The code for this Worker can be found in the /src/index.js file.

Development

To make changes to this Worker, and deploy it:

  1. Fork this repository, and clone it to your development environment.
  2. In your terminal, navigate to the folder that the project is cloned into.
  3. Run npm install to install all the project dependencies.

Optional - If using this for your own domain

Setting routes

Before we start writing code, we'll first configure our worker to run on the route we want it to apply to. We want to apply this Worker to the /tools/grid-aware-websites/ path on the thegreenwebfoundation.org domain. To do that, we include the following configuration inside of the wrangler.json file. You should replace the pattern, and zone_name with your own desired route.

"routes": [
  {
   "pattern": "www.thegreenwebfoundation.org/tools/grid-aware-websites/",
   "zone_name": "thegreenwebfoundation.org"
  }
 ]

For more information about routes, and how to configure them for Cloudflare Workers, refer to the Cloudflare documentation.

Adding the Electricity Maps API for development

Later in the project, we'll use the Electricity Maps API to get information about the power breakdown of a country's energy grid. For this, you'll need an Electricity Maps API key added to your project. We'll first set this up for our development environment, and later in this tutorial we'll set it up for production. To do this securely, we'll create a .dev.vars file in the root directory of our project. Inside that file you can add your Electricity Maps API key as a variable - here we've named the variable EMAPS_API_KEY.
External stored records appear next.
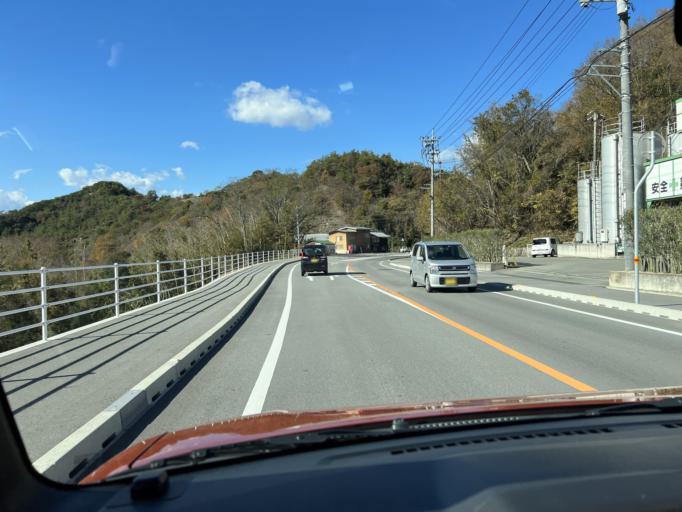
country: JP
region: Kagawa
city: Tonosho
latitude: 34.4760
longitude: 134.2509
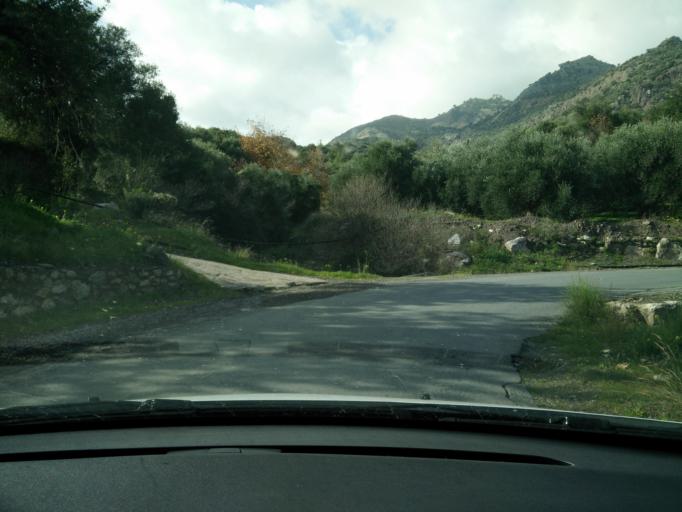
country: GR
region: Crete
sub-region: Nomos Lasithiou
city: Gra Liyia
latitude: 35.0331
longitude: 25.5752
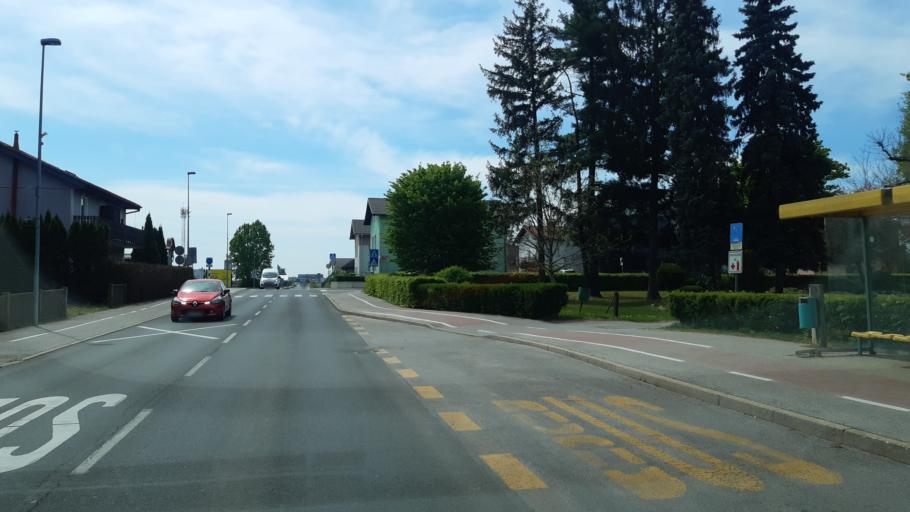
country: SI
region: Murska Sobota
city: Murska Sobota
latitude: 46.6545
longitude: 16.1698
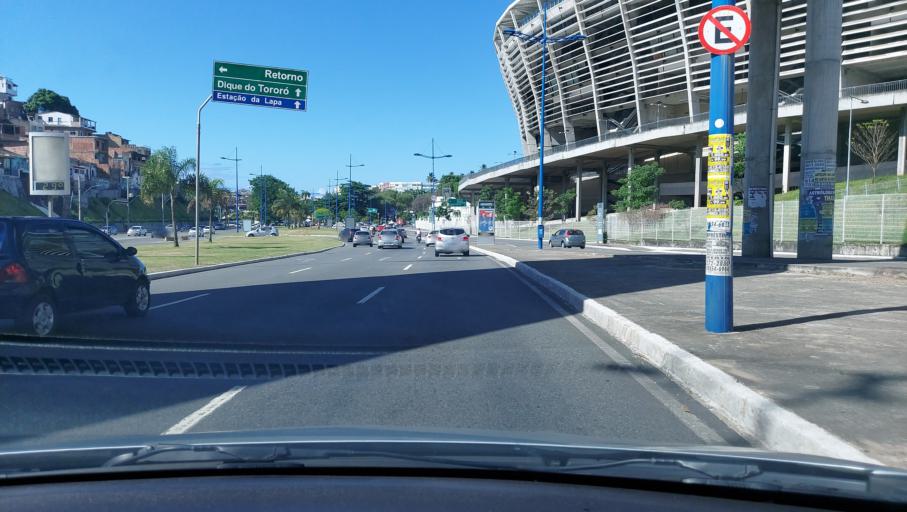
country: BR
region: Bahia
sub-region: Salvador
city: Salvador
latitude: -12.9789
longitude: -38.5026
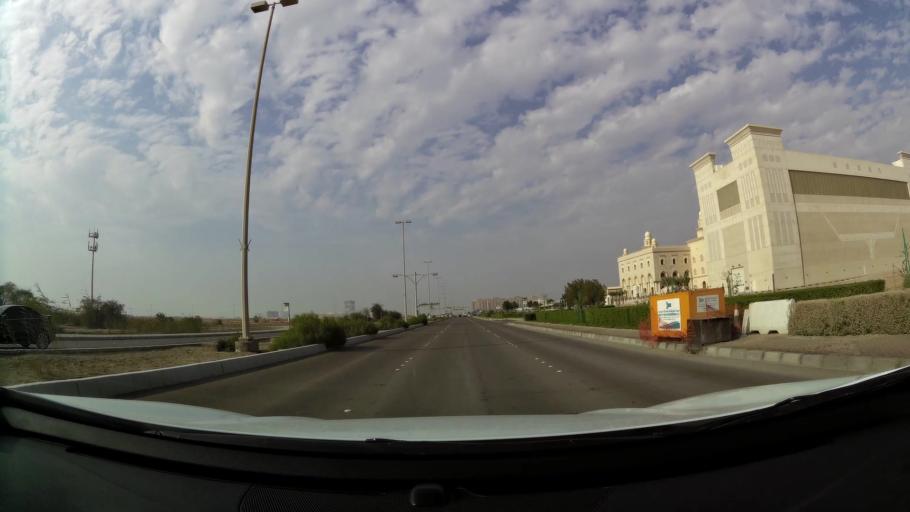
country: AE
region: Abu Dhabi
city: Abu Dhabi
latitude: 24.3577
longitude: 54.5372
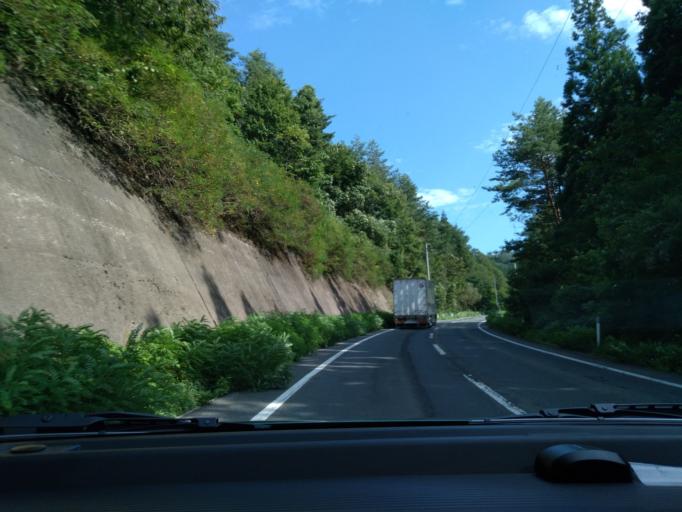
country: JP
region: Iwate
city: Shizukuishi
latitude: 39.6398
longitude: 141.0153
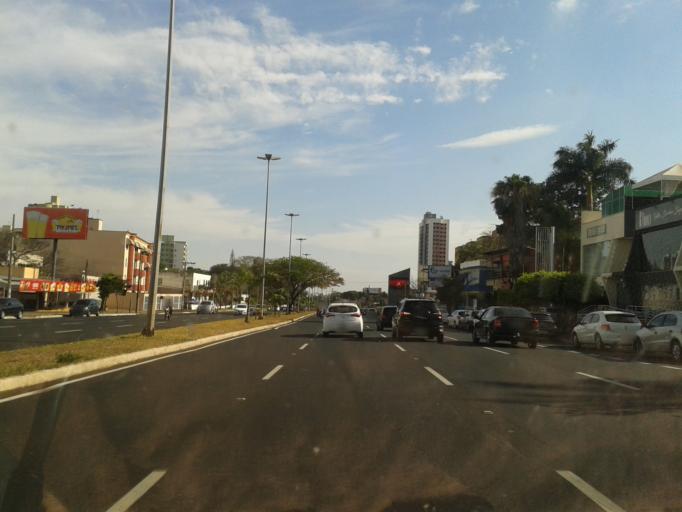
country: BR
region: Minas Gerais
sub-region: Uberlandia
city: Uberlandia
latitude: -18.9196
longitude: -48.2675
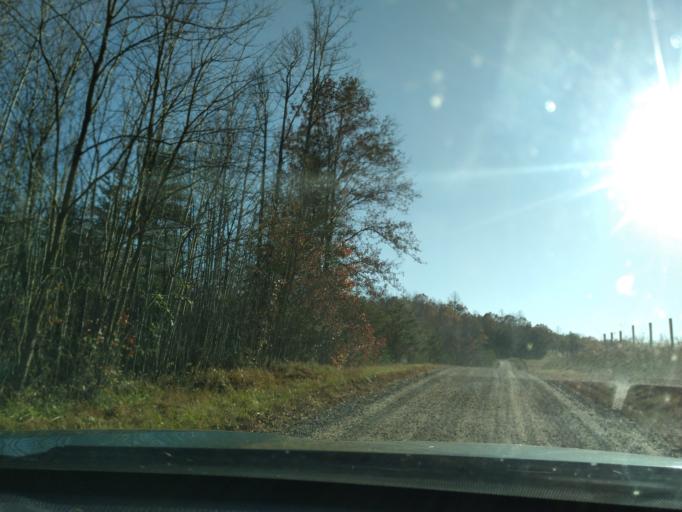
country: US
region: Virginia
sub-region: Floyd County
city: Floyd
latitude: 36.8358
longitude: -80.1957
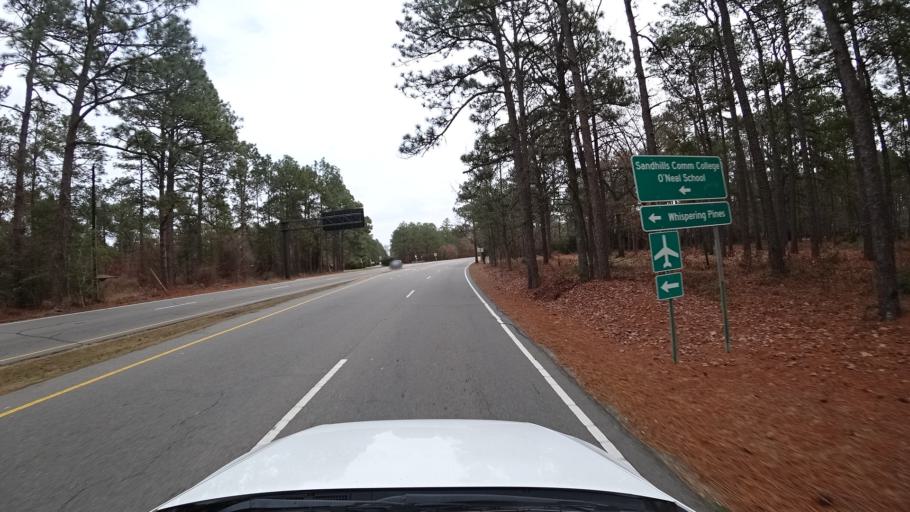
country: US
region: North Carolina
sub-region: Moore County
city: Pinehurst
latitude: 35.2028
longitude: -79.4473
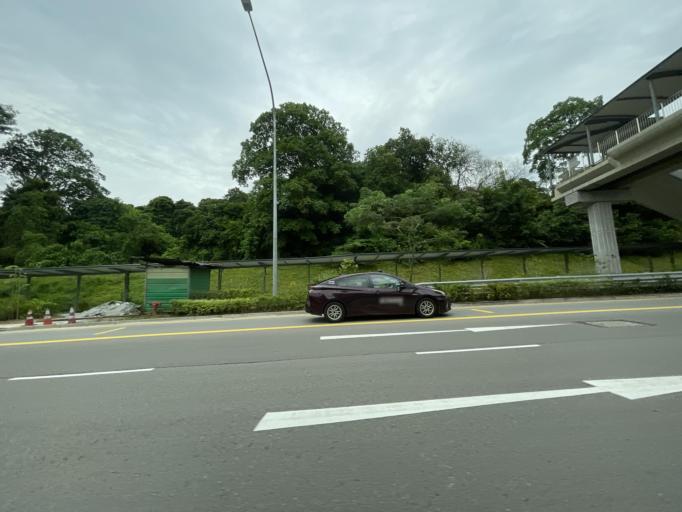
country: SG
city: Singapore
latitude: 1.3438
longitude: 103.7763
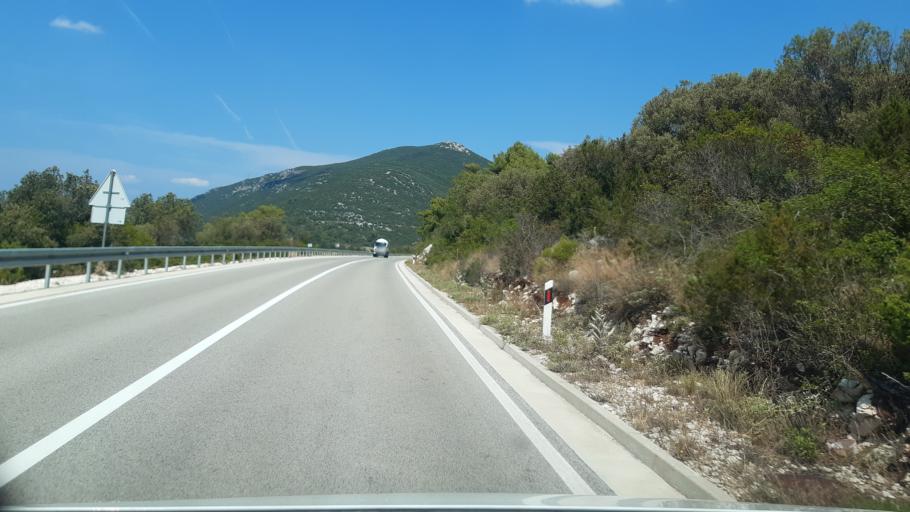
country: HR
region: Dubrovacko-Neretvanska
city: Ston
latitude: 42.8592
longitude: 17.7060
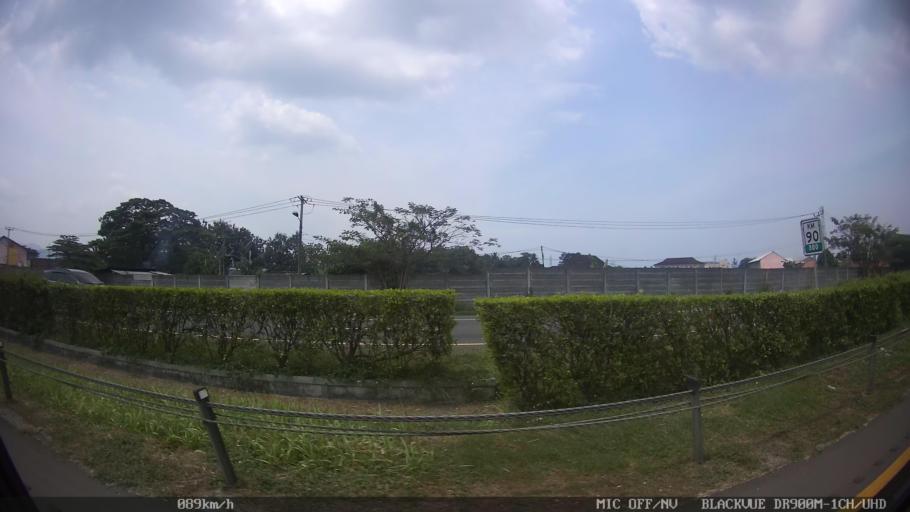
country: ID
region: Banten
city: Bojonegara
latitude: -6.0030
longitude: 106.0635
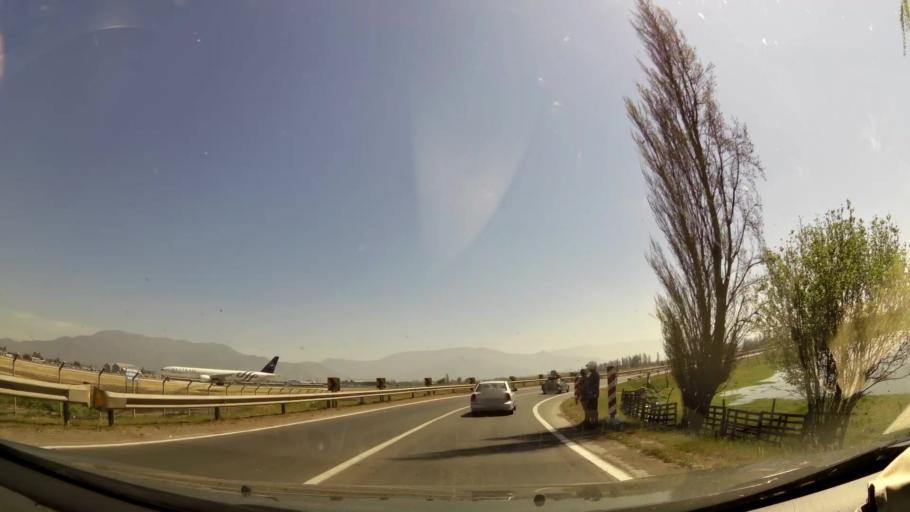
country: CL
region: Santiago Metropolitan
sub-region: Provincia de Santiago
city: Lo Prado
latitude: -33.3756
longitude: -70.7839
EMAPS_API_KEY="<your_api_key>"

Adding the Electricity Maps API for production

Add the EMAPS_API_KEY secret to your Cloudflare account so that it can be used by the Worker. You can learn more about secrets in the Cloudflare docs. To add the EMAPS_API_KEY secret to your account, run the following command in your terminal.

npx wrangler secret put EMAPS_API_KEY

You'll then be prompted to select the Cloudflare account to add this to - it must be the same account as the domain or zone you are doing to deploy this Worker too eventually. You'll then be asked to add your API key value. Do that, and press enter. If you're deploying the Worker code for the first time, you will also be asked if you want to create a new Worker to assign this secret to. Select Yes (Y). With that done, you should soon see a message confirming that the secret was successfully added.

Deploying to production

When you're ready, you can deploy your worker to run on your website for the actual path you've configured. Run npx wrangler deploy in your terminal to deploy your Worker to production.